Application pool settings
If you check the properties for the application pool you'll see a number of settings for recycling the application pool. In IIS6 they are:
Recycle worker processes (in minutes)
Recycle worker process (in requests)
Recycle worker processes at the following times
Maximum virtual memory
Maximum used memory
These settings should be pretty self explanatory, but if you want to read more, please take a look at this MSDN article
The processModel element of machine.config
If you're running IIS5 or the IIS5 isolation mode you'll have to look at the processModel element. The Properties you should pay the closest attention to are:
memoryLimit
requestLimit
timeout
memoryLimit
The default value of memoryLimit is 60. This value is only of interest if you have fairly little memory on a 32 bit machine. 60 stands for 60% of total system memory. So if you have 1 GB of memory the worker process will automatically restart once it reaches a memory usage of 600 MB. If you have 8 GB, on the other hand, the process would theoretically restart when it reaches 4,8 GB, but since it is a 32 bit process it will never grow that big. See my post on 32 bit processes for more information why.
requestLimit
This setting is "infinite" by default, but if it is set to 5000 for example, then ASP.NET will launch a new worker process once it's served 5000 requests.
timeout
The default timeout is "infinite", but here you can set the lifetime of the worker process. Once the timeout is reached ASP.NET will launch a new worker process, so setting this to "00:05:00" would recycle the application every five minutes.
Other properties
There are other properties within the processModel element that will cause your application pool to recycle, like responseDeadlockInterval. But these other settings usually depend on something going wrong or being out of the ordinary to trigger. If you have a deadlock then that's your main concern. Changing the responseDeadlockInterval setting wouldn't do much to resolve the situation. You'd need to deal with the deadlock itself.
Editing and updating
ASP.NET 2.0 depends on File Change Notifications (FCN) to see if the application has been updated. Depending on the change the application pool will recycle. If you or your application is adding and removing directories to the application folder, then you will be restarting your application pool every time, so be careful with those temporary files.
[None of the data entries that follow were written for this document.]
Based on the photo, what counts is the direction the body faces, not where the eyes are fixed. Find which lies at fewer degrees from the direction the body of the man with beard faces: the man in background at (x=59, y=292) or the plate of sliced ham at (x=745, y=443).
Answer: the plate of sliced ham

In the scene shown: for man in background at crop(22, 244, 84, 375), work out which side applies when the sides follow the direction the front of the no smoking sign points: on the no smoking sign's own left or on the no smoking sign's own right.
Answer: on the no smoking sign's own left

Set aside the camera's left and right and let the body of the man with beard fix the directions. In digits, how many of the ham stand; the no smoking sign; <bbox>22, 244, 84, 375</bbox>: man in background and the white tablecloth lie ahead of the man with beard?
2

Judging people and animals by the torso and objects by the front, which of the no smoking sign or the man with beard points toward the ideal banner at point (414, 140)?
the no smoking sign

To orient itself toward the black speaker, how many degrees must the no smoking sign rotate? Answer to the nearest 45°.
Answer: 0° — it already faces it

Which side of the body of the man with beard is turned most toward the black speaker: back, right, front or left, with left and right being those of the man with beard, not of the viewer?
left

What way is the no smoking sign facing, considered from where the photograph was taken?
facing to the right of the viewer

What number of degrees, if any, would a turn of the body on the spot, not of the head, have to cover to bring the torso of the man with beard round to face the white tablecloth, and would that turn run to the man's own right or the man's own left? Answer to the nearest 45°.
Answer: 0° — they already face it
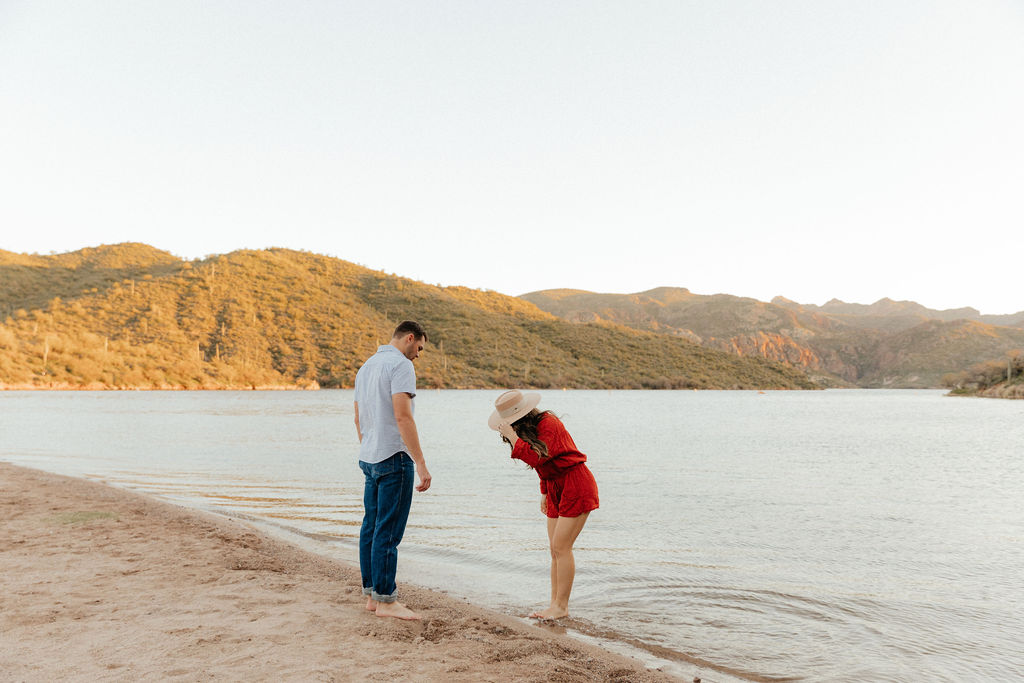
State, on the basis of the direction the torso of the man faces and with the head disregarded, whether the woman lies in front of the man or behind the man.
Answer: in front

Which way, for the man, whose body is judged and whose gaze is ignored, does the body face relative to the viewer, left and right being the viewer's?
facing away from the viewer and to the right of the viewer

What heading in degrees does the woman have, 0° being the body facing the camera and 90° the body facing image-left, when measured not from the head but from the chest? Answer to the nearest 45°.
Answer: approximately 90°

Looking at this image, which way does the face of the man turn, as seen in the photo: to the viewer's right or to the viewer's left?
to the viewer's right

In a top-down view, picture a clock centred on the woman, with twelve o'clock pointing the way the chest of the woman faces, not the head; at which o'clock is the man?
The man is roughly at 11 o'clock from the woman.

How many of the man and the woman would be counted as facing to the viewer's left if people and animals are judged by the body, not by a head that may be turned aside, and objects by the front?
1

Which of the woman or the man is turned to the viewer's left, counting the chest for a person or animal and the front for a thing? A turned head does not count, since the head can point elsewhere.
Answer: the woman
Altering the following files will also trigger an immediate restart of the application pool:
web.config
machine.config
global.asax
Anything in the bin directory or it's sub-directories
Updating the .aspx files, etc. causing a recompile will eventually trigger a restart of the application pool as well. There is a property of the compilation element under system.web that is called numRecompilesBeforeAppRestart. The default value is 20. This means that after 20 recompiles the application pool will recycle.
A workaround to the sub-directory issue
If your application really depends on adding and removing sub-directories you can use linkd to create a directory junction. Here's how:
Create a directory you'd like to exclude from the FCN, E.g. c:\inetpub\wwwroot\WebApp\MyDir
Create a separate folder somewhere outside the wwwroot. E.g. c:\MyExcludedDir
use linkd to link the two: linkd c:\inetpub\wwwroot\WebApp\MyDir c:\MyExcludedDir
Any changes made in the c:\inetpub\wwwroot\WebApp\MyDir will actually occur in c:\MyExcludedDir so they will go unnoticed by the FCN.
Is recycling the application pool really that bad?
You really shouldn't have to recycle the application pool, but if you're dealing with a memory leak in your application and need to buy time to fix it, then by all means recycling the application pool could be a good idea.
What about session state?
Well, if you're running in-process session state, then obviously it's going to be reset each and every time the application pool is recycled. If you need to brush up on your state server options, then I recommend taking a look at this entry.